A 62-year-old female was diagnosed with cervical herniated intervertebral disk of C6-7 level. No other diagnosis has been made for her, and she has not taken any anticoagulant, antiplatelet or vasodilating drugs. Laboratory tests including complete blood count, coagulation, platelet function test and CRP were performed, which were all within normal range. We performed translaminar cervical epidural injection of right C6-7 level under fluoroscopic guidance. During the entire procedure, aspiration of blood was not detected. After 6 hour, she abruptly felt right-sided neck pain and limited range of motion when rotating her neck. The patient also told us that she could not move her right arm and right leg freely and urinate or defecate. She came back to our office and thorough neurologic examination was carried out. Right side weakness of motor grade 4 and voiding difficulty were detected. Suspecting epidural hematoma, we went down to MRI suite with the patient for emergency imaging. Spinal epidural hematoma extending from right C2 to T1 level was confirmed on the MRI and emergency decompressive laminectomy was immediately scheduled with neurosurgery department. C5-6 total laminectomy and C7 upper laminectomy with hematoma removal was carried out with microscopy. Few days later, the patient was discharged and regular outpatient follow up is now going on.
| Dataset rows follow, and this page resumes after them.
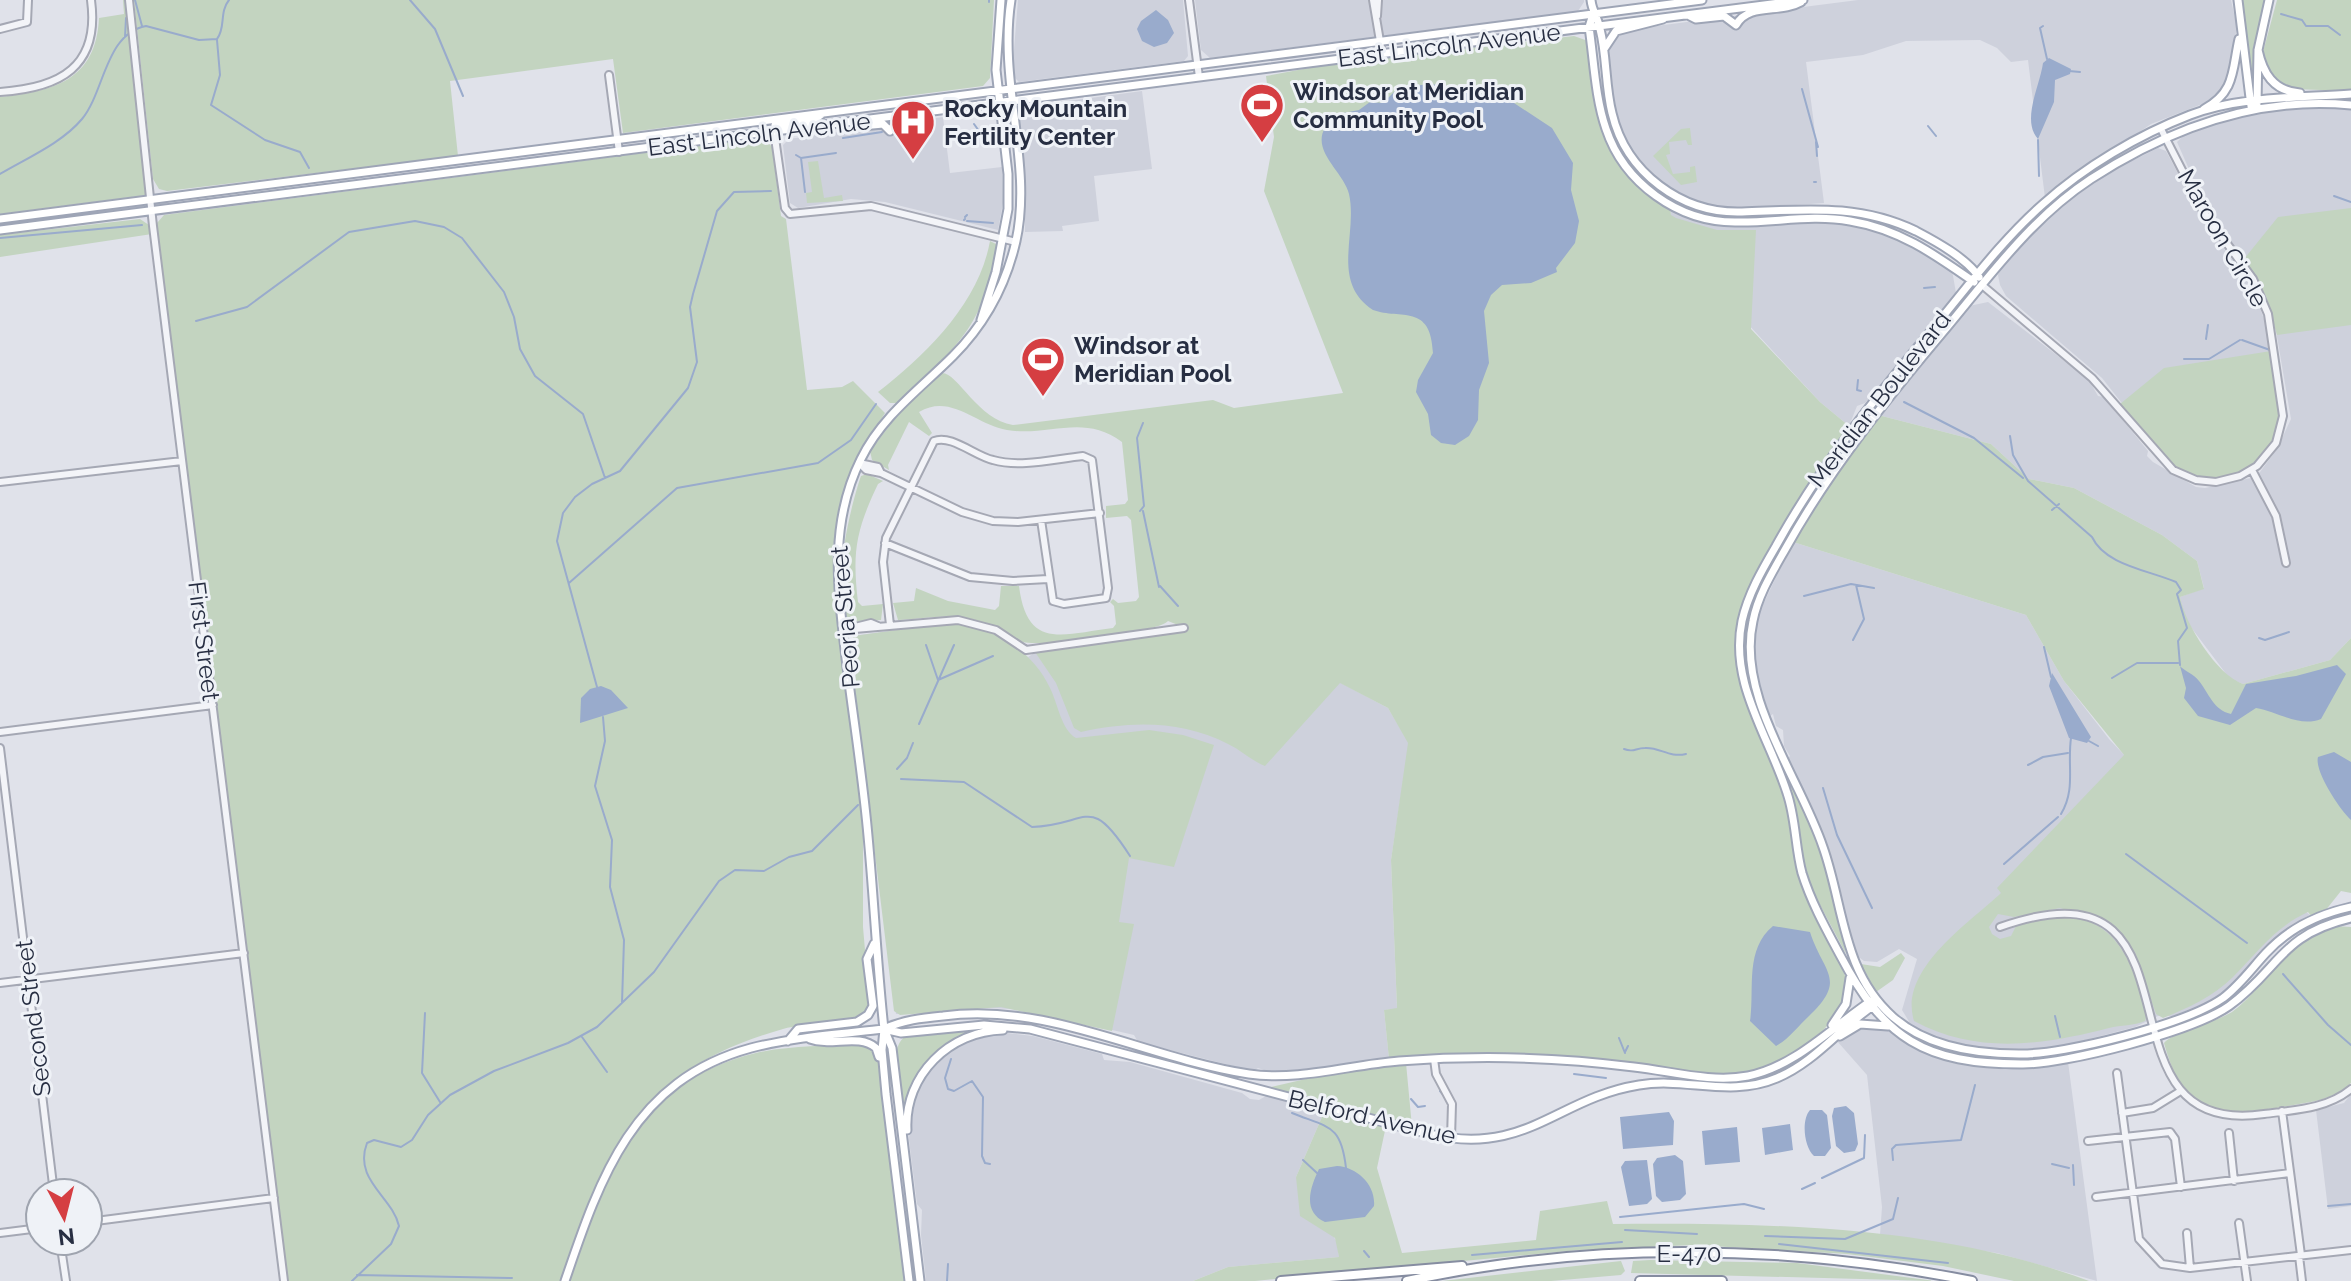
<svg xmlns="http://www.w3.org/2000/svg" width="2351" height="1281" viewBox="0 0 2351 1281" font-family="Raleway,sans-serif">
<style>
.built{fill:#ced1dc}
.green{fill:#c3d4c0}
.water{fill:#99abcc}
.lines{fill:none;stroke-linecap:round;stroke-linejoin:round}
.stream{stroke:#99abcc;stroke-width:2}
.minor-casing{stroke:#a5a8b4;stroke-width:10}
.major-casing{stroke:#9ea5b6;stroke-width:11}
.highway-casing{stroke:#868da1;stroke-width:12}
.minor{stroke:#f3f4f8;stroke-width:6}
.major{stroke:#fff;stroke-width:7}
.highway{stroke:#fff;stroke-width:8}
.labels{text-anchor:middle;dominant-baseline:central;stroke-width:6;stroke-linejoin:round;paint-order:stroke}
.street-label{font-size:24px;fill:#272e42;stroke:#eff2f7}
.poi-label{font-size:24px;font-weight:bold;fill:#272e42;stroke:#eff2f7;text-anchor:start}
</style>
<rect width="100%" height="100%" fill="#e0e2ea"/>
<path class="built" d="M1018,0H1183L1188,56L1184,61L1019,82L1014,77L1013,62Z
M1195,0H1584V2L1578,11L1210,58L1201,50Z
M1858,0H2231L2237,27L2226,87L2210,101L2151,124L2045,198L2028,60L2011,62L1997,48L1980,40L1906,41L1863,55L1806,62L1824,203L1739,209L1711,207L1672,191L1640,163L1625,141L1616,116L1607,55V49L1625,30Z
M1142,91L1152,169L1094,176L1099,221L1062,226L1063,231L1025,232V175L1018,112L1024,107Z
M2316,107L2351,108V638L2330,660L2243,684L2230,679L2184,618L2180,597L2204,588L2197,561L2162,535L2074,488L2029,479L1991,444L1878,415L1969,306L1988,302L2089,380L2098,396L2104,397L2148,451L2147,456L2153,462L2196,487L2205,488L2251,478L2260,472L2277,449L2291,419L2273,313L2255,275L2207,210L2177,142L2189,130L2249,114Z
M943,117L950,173L1002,167L1003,203L998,230L885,202L851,199L798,208L790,203L783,145L789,139Z
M2158,148L2166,151L2202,218L2253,289L2268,330L2279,420L2269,447L2252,465L2230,475L2201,477L2177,468L2163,455L2102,378L2006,296L2000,285L1998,275L2002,266L2050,215L2099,177Z
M1670,208L1695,219L1829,221L1880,231L1919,248L1952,270L1956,293L1884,383L1865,403L1857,406L1849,426L1820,402L1675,245Z
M1793,542L2026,615L2064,681L2109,739L2145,777L2311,916L2294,926L2217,998L2173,1016H2158L2135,1027L2047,1050L2011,1051L1964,1046L1931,1037L1913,1028L1902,1010L1917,959L1899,949L1877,962L1864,961L1856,955L1825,843L1788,758L1790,756L1784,746L1783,730L1776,726L1773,714L1770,716L1755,674L1753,649L1757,617Z
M937,624H959L994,634L1028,657L1039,650L1234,626L1388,708L1409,743L1391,860L1397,1009L1384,1010L1389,1059L1293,1072L1273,1073L1258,1068L1253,1071L1138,1042L1134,1035L1025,1010L978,1007L896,1014L854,681L857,671L853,636Z
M1863,1026L1885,1028L1934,1056L2005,1070L2068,1062L2097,1281L1997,1253L1880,1235L1882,1207L1867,1075L1837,1041Z
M998,1032L1033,1036L1102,1054L1104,1060L1130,1062L1242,1093L1250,1099L1259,1100L1266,1096L1325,1110L1296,1177L1337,1242L1339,1257L1228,1267L1193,1281H926L921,1235L922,1210L917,1204L909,1140L911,1104L926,1073L944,1053L970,1038Z
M2351,1094V1206L2328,1209L2316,1110L2344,1103Z"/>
<path class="green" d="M123,0H127L147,195L0,214V97C53,91 96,81 99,18L124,14Z
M134,0H994L990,78L983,86L623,133L613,59L450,81L458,156L167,191L159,189L153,179Z
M2242,0H2266L2253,48V91Z
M2277,0H2351V91L2292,89L2269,74L2263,52Z
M1574,36L1588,41C1598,110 1607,170 1670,208L1671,215L1676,218L1717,230H1756L1751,329L1820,402L1849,426L1799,499L1752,583L1737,646L1744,695L1786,798L1795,855L1848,983C1839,1031 1790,1064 1744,1073C1705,1081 1661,1065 1622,1062C1545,1058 1466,1060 1389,1059L1384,1010L1397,1008L1391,860L1408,743L1388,708L1340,683L1265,766C1252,761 1241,750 1228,744C1181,720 1131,721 1081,732L1074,728L1056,683L1035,652L1178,632V625L1168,621C1157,633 1041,647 1023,642C1003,635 992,622 966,618C943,614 921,619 898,620L893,603L914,601L916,588L948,601L995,610L999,606L1001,586H1019C1027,651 1063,634 1113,628L1116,624L1114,606L1110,602L1113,599L1118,603L1136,601L1139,597L1131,520L1127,516L1106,518V506L1125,504L1128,500L1122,442C1083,413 1049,437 1007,430C976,425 951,393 919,412L932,433L929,436L909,422L888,465L889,470L872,460L870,451L900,412L942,373C958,373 978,420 1013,425L1213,400L1234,408L1343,393L1264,191L1274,137L1266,76L1330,64Z
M1690,128L1692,145H1688L1686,140L1669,142L1670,154L1666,155L1673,174L1690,172V167L1695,166L1697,182L1681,185L1653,156L1681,129Z
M751,139L767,141L772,147L781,216L786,219L807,390L842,387L853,381L885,413L856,459L846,484L832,552L863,832V927L870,1008C848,1029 811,1021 783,1029C637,1070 605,1149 561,1281H287L157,223L164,215Z
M818,161L824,198L842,195L843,201L807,203L806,193L812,192L808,162Z
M2351,208V325L2277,335L2266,296L2244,259L2278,217Z
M140,219L149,225L152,234L0,257V235Z
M990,241L998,245C983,329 956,348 896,403H890L878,392C926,355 979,303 990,241Z
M2271,351C2274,372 2281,397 2279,418C2273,466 2218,494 2177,467C2154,453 2137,424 2120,404L2164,368Z
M1878,415L1991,444L2029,479L2074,488L2162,535L2197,561L2204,589L2180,597C2185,624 2217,675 2243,684L2330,660L2351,638V893L2341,891L2325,911L2311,916L2308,912C2275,927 2258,952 2233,977C2214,996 2188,1008 2163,1018L2156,1014L2135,952L2103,921L2060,908L2014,917L1998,914L1989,927L1992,934L2000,939L2011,936L2016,926C2031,923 2050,916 2065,917C2120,918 2136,973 2147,1015L2145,1021C2134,1026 2121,1025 2109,1028C2043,1045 1977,1055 1914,1021C1898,970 1968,924 2001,893L1997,888L2124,755L2064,681L2026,615L1793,542L1834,477Z
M867,474L883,481L878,484C856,530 852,552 858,602L862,606L883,604L881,620L851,622C827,601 851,504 861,476Z
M942,624C987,623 1031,647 1050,688C1058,704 1061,729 1076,738L1149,730L1183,735L1214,745L1174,867L1129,858L1119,922L1134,924L1112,1031L1001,1007L900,1015L894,1011L854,681L857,671L853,636Z
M1775,750L1820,845L1846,954L1809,884Z
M2351,927V1083C2333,1100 2311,1102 2288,1106C2220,1117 2184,1118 2164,1043C2173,1032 2214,1023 2232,1012C2268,986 2298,920 2351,927Z
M1901,953L1905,958L1893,980L1876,992L1861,964L1880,967Z
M980,1028L941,1050L903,1107C900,1088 887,1047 906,1036Z
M860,1043L868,1044L877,1054L904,1281H569C605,1177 635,1082 756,1053C790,1045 825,1047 860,1043Z
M1406,1063L1412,1127L1271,1090V1087L1332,1073Z
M1325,1110L1386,1126L1377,1168L1402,1253L1536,1240L1540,1211L1607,1201L1613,1224C1771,1223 1938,1225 2089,1281H2014L1943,1266L1847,1254L1693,1245L1578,1250L1255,1281H1193L1228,1267L1339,1257L1335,1238L1300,1216L1296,1177Z
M1650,1260L1797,1263L1935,1281L1631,1273L1633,1261Z
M1621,1261L1625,1271L1621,1275L1551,1281H1442Z"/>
<path class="water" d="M1156,10L1168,20L1174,33L1167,43L1154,47L1142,41L1137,29L1141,21Z
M2049,58L2071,69L2070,74L2055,80L2054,102L2038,139C2021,120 2040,86 2043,63Z
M1429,84L1469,88L1495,100L1511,101L1552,128L1573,163L1571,190L1579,221L1575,243L1556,268L1557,272L1531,283L1502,285L1491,295L1484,311L1489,363L1479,390L1478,420L1469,436L1455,445L1441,443L1431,435L1428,414L1416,392L1418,380L1433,353C1431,303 1401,320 1373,310C1330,282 1358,234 1349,194C1343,168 1298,144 1338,114L1359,110L1370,102L1383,103L1398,88Z
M2337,665L2346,674L2321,719C2299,728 2277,711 2256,708L2230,725L2198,716L2184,698L2186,688L2180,666C2183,670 2194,674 2199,681C2209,693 2213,710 2231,714L2246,684L2296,676Z
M2052,673L2091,737L2087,743L2069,738L2049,686Z
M601,686L611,690L628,708L580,723L581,698L590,689Z
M2334,752L2351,762V820C2340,810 2314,771 2318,757Z
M1773,926L1810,932C1823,973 1848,979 1809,1016C1798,1026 1789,1039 1776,1046L1750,1021C1755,990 1744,950 1773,926Z
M1846,1106L1854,1113L1858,1144L1855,1151L1844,1153L1836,1146L1832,1116L1834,1108Z
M1810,1110H1822L1827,1115L1831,1148L1825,1156H1814C1804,1147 1801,1120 1810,1110Z
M1669,1112L1674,1121L1673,1145L1623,1149L1620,1117Z
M1790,1124L1793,1150L1765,1155L1762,1128Z
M1737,1127L1740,1162L1705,1165L1702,1131Z
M1675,1155L1683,1161L1686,1194L1680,1200L1662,1202L1656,1196L1653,1164L1657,1158Z
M1647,1160L1652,1199L1647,1204L1629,1206L1621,1167L1625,1161Z
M1337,1166C1357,1167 1376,1185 1374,1206L1365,1217L1325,1222C1302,1211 1310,1188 1319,1169Z"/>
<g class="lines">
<path class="stream" d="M135,0L142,26
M410,0L435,29L463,96
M989,2V0
M2281,14L2302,20L2306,26H2328L2340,35
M2043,26L2040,28L2047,59
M125,37L126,18
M217,40L220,75L211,105L265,140L300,152L309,168
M2069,71L2080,72
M1802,89L1818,147
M974,124L979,131
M1928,126L1936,136
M843,138L882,132
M2038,140L2039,176
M1816,142L1817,156
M796,155L801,158L836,153
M801,158L805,192
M0,174C27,158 62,143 82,119C105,91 105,34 146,26L199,40L217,39C226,28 219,12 229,0
M1814,182H1816
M2334,196L2351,202
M965,217L967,215
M964,220L965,219
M967,221L993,223
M0,238L142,225
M1924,288L1935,287
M196,321L247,307L349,232L415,221L444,227L462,238L504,292L514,317L520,349L535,376L583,414L605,478
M2206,339L2208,325
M2242,340L2270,350
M2184,359H2209L2240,340
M1858,380L1857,390L1861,391
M1904,402L1974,438L2023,478
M2010,436L2013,455L2028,481L2092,537C2105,565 2148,570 2176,582L2181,590L2177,594L2187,628L2178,641L2180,665
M2052,510L2059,504
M1140,511L1144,506L1137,438L1143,423
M1143,511L1159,587
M569,583L677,488L818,463L851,440L876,404
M1160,586L1178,606
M1804,596L1851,584L1874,588
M2259,638L2265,640L2289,632
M1853,640L1864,619L1856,585
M926,645L938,680L993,656
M2044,647L2051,677
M2112,678L2137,663H2178
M597,687L557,541L563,513L575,497L592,484L620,471L688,388L697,362L690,307L693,294L717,211L734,192L771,191
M603,717L605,741L595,786L612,840L610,887L624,940L622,1003
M919,724L954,645
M2089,741L2098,746
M1624,749C1634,753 1635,748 1645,748C1660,747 1669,758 1686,754
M2028,765L2043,757L2068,753
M897,769L907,758L913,743
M901,779L964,782L1032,827C1089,825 1089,792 1130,856
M1823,788L1837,835L1872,908
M2061,814C2076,789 2067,766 2071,738
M2126,854L2247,943
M2004,864L2058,817
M2283,974L2328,1025L2351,1045
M425,1013L422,1073L440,1102
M2055,1016L2060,1037
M582,1037L607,1072
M1619,1038L1625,1053
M1625,1052L1628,1046
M951,1059L945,1078L948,1089L954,1091L972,1081L983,1097L982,1156L985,1163L990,1164
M1574,1074L1606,1078
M1440,1091L1446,1098
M1411,1099L1418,1107L1425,1106
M1292,1113C1329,1128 1341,1124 1346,1168
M1303,1160L1317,1173
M1893,1160L1892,1149L1896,1145L1961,1140L1975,1085
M2052,1164L2069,1168
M2073,1165L2074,1185
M1822,1178L1864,1158L1865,1135
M1802,1189L1815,1183
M2328,1206L2351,1204
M1620,1217L1744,1204L1764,1209
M1625,1230L1697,1234
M1765,1236L1845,1239L1893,1219L1898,1198
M1779,1244L1948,1263
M1364,1251L1369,1257
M1472,1255L1622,1242
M357,1275L512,1278
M352,1281L391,1244L399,1226C392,1196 353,1180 367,1143L374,1140L401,1147L412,1140L428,1115L450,1095L494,1071L568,1043L597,1027L654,972L719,881L735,870L764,871L789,857L812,851L858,805
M947,1281L948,1264"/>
<g class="minor-casing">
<path id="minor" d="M129,0L153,226L284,1281
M1189,0L1199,77
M1373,0L1382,53
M1377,16L1378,0
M0,29L27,22L28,0
M609,75L619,152
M0,92C60,88 100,67 91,0
M774,131L785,208L790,214L871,206L1016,242
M1982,285L2092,378L2173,470L2196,480L2216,482L2240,476L2257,466L2276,443L2283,416L2268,314L2253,279L2203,211L2161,129
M859,463L866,470L881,473L962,512L993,521L1018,522L1100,513
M859,463L878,467L881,473
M2252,470L2276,516L2286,563
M0,482L182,461
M885,543L970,577L1013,581L1048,579
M890,625L883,562L886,538L934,441C951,434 975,456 993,460C1021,468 1054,459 1083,456L1092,460L1108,588L1106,598L1064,604L1053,601L1041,520
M843,630L958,620L996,630L1026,650L1184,628
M843,630L871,623L878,626
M0,732L213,705
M0,748L54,1193
M2000,927C2221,849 2082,1141 2264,1114C2294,1110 2327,1109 2351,1089
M0,983L244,953
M1434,1059L1436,1074L1452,1104L1451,1138
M2117,1073L2139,1239L2162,1264L2190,1268L2351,1250
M2282,1111L2301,1255
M2122,1113L2153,1108L2179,1092
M2229,1133L2234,1181
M2088,1141L2170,1132L2175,1139L2181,1187
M2096,1197L2290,1173
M88,1222L274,1198
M2239,1223L2247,1281
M0,1233L40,1228
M2187,1233L2190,1268
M60,1241L66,1281
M2299,1256L2302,1281"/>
</g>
<g class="major-casing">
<path id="major" d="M1591,0C1592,11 1598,18 1600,29C1607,56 1605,86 1612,113C1626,173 1682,214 1742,212C1804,210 1858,203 1916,231C1937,242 1966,258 1979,277
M2238,0L2251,106
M1593,14L1589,27C1594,61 1595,97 1606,129C1624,183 1678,222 1735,222C1774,223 1811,214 1850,221C1899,229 1934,254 1974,282
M1690,16L1696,19L1724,16L1736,25C1749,2 1780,14 1801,2
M1604,49L1616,31L1663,19
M2258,50C2263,73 2273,91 2300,93
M2351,94C2298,98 2240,96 2190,115C2138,135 2084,167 2043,204C2002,240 1969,285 1935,326C1876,397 1820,466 1776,546C1762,570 1748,594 1742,621C1729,683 1769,736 1787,793C1796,819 1795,847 1802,873C1811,902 1826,929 1840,955C1884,1039 1925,1064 2021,1064C2064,1065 2194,1031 2229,1006C2280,969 2279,935 2351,918
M2257,104L2258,50L2269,0
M2351,105C2257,96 2168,129 2091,179C2033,217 1992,273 1948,326C1889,396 1831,467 1786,548C1773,571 1758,595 1753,621C1736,696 1800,778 1823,847C1844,906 1842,972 1893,1017C1927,1047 1975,1054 2019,1054C2064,1055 2186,1024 2223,998C2240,985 2252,968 2266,953C2289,928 2319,914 2351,907
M2204,109C2236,92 2232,69 2239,39
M856,121L862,126L883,124L890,131L896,122L914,115
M774,131L775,125L815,119L822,114
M0,219L1702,0
M0,230L1803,0
M981,320L996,272L1008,209V174L996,70L1001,0
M1832,1025L1846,1004L1850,978
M884,1029L901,1033L984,1025L1030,1029L1429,1134C1526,1157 1557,1098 1639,1085C1686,1077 1730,1098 1777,1078C1815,1062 1840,1028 1874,1005
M885,1031L892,1048L920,1281
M1840,1036L1860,1024L1888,1026
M810,1039C831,1047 859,1033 876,1048L879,1057
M788,1041L798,1029L857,1022L868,1015L873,1006L867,959L874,944
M907,1130C904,1075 950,1031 1003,1030
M565,1281C600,1178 633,1080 751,1048C794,1037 840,1034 884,1029C903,1020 922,1018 943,1016C1050,1002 1145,1058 1249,1074C1299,1081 1349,1065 1399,1061C1477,1055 1557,1057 1634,1067C1671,1071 1711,1083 1748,1076C1796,1066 1832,1027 1871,1001
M909,1281L886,1094L882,1050L884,1029C877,965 874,900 868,836C863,779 854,723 847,667C839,595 827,527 861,459C882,416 920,389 953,356C985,324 1006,285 1016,241C1033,164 998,83 1011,0"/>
</g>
<g class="highway-casing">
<path id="highway" d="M1281,1281L1462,1266
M1407,1281C1592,1241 1787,1244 1972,1281
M1640,1281H1722"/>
</g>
<use href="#minor" class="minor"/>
<use href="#major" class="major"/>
<use href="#highway" class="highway"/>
</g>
<defs>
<g id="stadium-pin" transform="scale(2.3)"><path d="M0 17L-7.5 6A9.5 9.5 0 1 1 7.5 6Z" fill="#d53e42" stroke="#eff2f7"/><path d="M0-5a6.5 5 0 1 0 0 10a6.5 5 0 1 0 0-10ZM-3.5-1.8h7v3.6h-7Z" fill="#fff"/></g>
<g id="hospital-pin" transform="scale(2.3)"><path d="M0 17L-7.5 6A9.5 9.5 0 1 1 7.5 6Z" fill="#d53e42" stroke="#eff2f7"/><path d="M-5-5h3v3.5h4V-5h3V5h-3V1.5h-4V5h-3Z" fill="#fff"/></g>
</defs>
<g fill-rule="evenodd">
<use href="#stadium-pin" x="1262" y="105"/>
<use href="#hospital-pin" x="913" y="122"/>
<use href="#stadium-pin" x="1043" y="359"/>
</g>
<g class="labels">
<g class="street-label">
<text transform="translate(1449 45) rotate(-7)">East Lincoln Avenue</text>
<text transform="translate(759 134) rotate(-7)">East Lincoln Avenue</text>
<text transform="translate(2223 238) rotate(60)">Maroon Circle</text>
<text transform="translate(1879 399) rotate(-52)">Meridian Boulevard</text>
<text transform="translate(845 617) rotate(-95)">Peoria Street</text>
<text transform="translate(204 641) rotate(83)">First Street</text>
<text transform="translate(33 1018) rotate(-97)">Second Street</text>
<text transform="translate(1372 1117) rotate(13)">Belford Avenue</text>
<text x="1689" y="1253">E-470</text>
</g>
<g class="poi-label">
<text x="1293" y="91">Windsor at Meridian<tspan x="1293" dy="28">Community Pool</tspan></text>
<text x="944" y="108">Rocky Mountain<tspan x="944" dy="28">Fertility Center</tspan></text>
<text x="1074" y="345">Windsor at<tspan x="1074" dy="28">Meridian Pool</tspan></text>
</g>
</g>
<g transform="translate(64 1217) rotate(173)"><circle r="38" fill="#eff2f7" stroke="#9fa4af" stroke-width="2"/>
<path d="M0-6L14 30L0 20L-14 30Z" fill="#d53e42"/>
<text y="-12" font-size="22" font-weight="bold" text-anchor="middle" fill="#272e42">N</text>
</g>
</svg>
Our conclusion is that severe spinal stenosis, increased epidural pressure may cause epidural hematoma even though there are not any risk factors such as anticoagulant medications, bleeding diathesis. As a result, cautious and slow advancement of needle and injection of fluid is crucial in preventing epidural hematoma. Excessive amount of fluid injected into the epidural space may also cause increased pressure, though exact quantity is still to be further investigated.